I'll Never Write a Novel

The Memoir of a Personal Essayist OR Confessions of a Theatre Widow

Wednesday, October 03, 2007

Now that's funny

So, six months ago I posted a comment declaring, "I'm back!" I then proceeded to disappear for half a year. I could tell you I planned it as sarcasm but I would be lying.

I had a baby, actually, which is totally blogworthy. Only, I was so wrapped up in living it that I didn't take time to write about it. I often said, "Ooh I should blog about this." But I didn't. I will try to get back to those gems another day. We'll see how that goes.

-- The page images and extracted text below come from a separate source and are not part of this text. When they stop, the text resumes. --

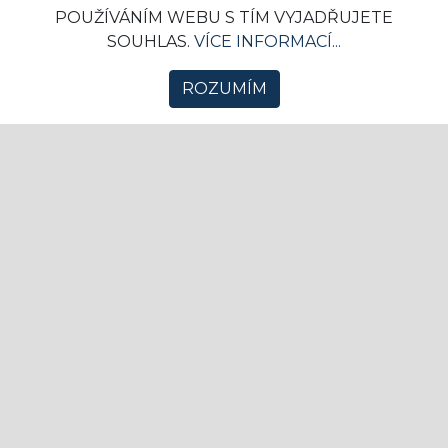
POUŽÍVÁNÍM WEBU S TÍM VYJADŘUJETE
Basketbal neláká tolik jako fotbal nebo hokej,
SOUHLAS.
VÍCE INFORMACÍ...
to ale neznamená, že se v něm nic neděje.
Třeba takov...
ROZUMÍM
SPORT
Stručná historie nejoblíbenějších
sportů USA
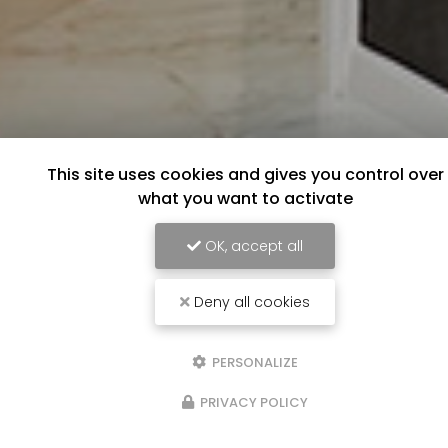
This site uses cookies and gives you control over
what you want to activate
OK, accept all
Deny all cookies
PERSONALIZE
PRIVACY POLICY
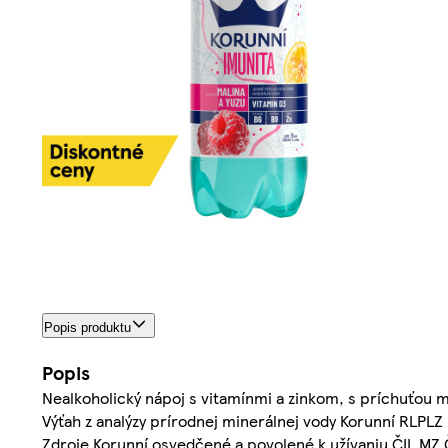
Popis produktu
Popis
Nealkoholický nápoj s vitamínmi a zinkom, s príchuťou m
Výťah z analýzy prírodnej minerálnej vody Korunní RLPLZ 
Zdroje Korunní osvedčené a povolené k užívaniu ČIL MZ 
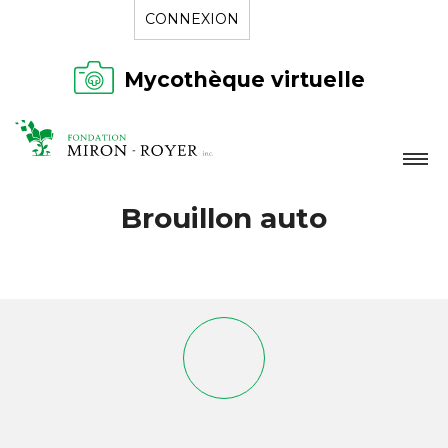
CONNEXION
Mycothèque virtuelle
LA FONDATION
Brouillon auto
NOUVELLES
RÉPERTOIRE
CONTACT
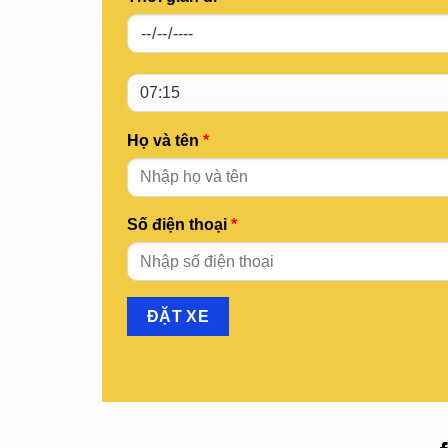
Họ và tên
*
Số điện thoại
*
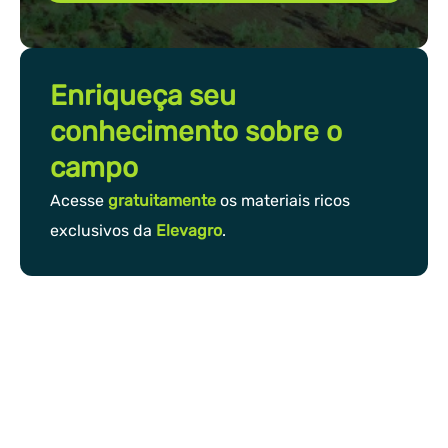
Enriqueça seu
conhecimento sobre o
campo
Acesse
gratuitamente
os materiais ricos
exclusivos da
Elevagro
.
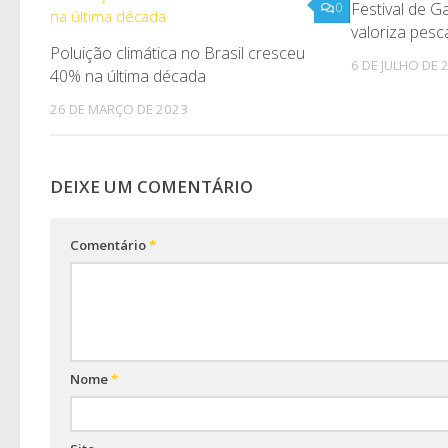
Festival de G
0
valoriza pesc
Poluição climática no Brasil cresceu
6 DE JULHO DE 
40% na última década
26 DE MARÇO DE 2023
DEIXE UM COMENTÁRIO
Comentário
*
Nome
*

In any case, today's inspiration is actually my friend, Jill. We snuck into a little email conversation through a group conversation and I asked how she was doing. She had to run, so couldn't write much, but sent me to her blog for a quick update in the meantime. Now, you go: http://www.fecklessessentials.com/

Wow! Jill's honesty, thoughtfulness, intellect, fortitude, passion and fabulousness came right through from these world wide webs. I felt like I was keeping up with Jill, but moreover, learning from her. I have no grand delusions that my blog can be that awesome, but it's nice to be inspired.

I can't promise that I will keep writing regularly. We just have the here and now.

For now, I am writing in between moments of trying to get my daughter to stay asleep for her nap. I have been putting the pacifier in her mouth every couple minutes, but I know she's tired and I hope she'll be out for a bit. It doesn't help that there is thunder and lightning rocking the sky outside. The rain is pouring and I can actually hear it all through the baby monitor as well as in real life. It's really quite lovely, except for the crying that's now wailing in the monitor. Ah, motherhood.

Maybe she can't sleep because she's got a mama-inflicted wound on her hand. I was trimming her pinkie nail last night and, voila, I trimmed a little pinkie finger, too. It was awful. She cried for a little while, but not long. But the bleeding, aaacckk, the bleeding, went on an on. There was blood on the jammies, blood on the sheets, blood on the toys. I called my own mom and confessed I was a bad mother. She, of course, confirmed that I am not. Every mom I have spoken to about this sympathized that the feeling is hideous. C'mon, baby blood is hideous. The only person who told me that everything was fine and not to worry about it was my one sister without kids yet (bless her). She was trying to be nice and helpful, I know. I told her I promised her I will just sympathize with her when it happens in her home down the road. Now I have to hold to that promise since I put it in writing. The Babes is doing better today (the baby bleeding has ceased), but it really breaks my heart to look at her pinkie. Aagh.

Now I have to tend to the totally awake girl, who never did nap. It's time for, something, so I need to focus on figuring out what!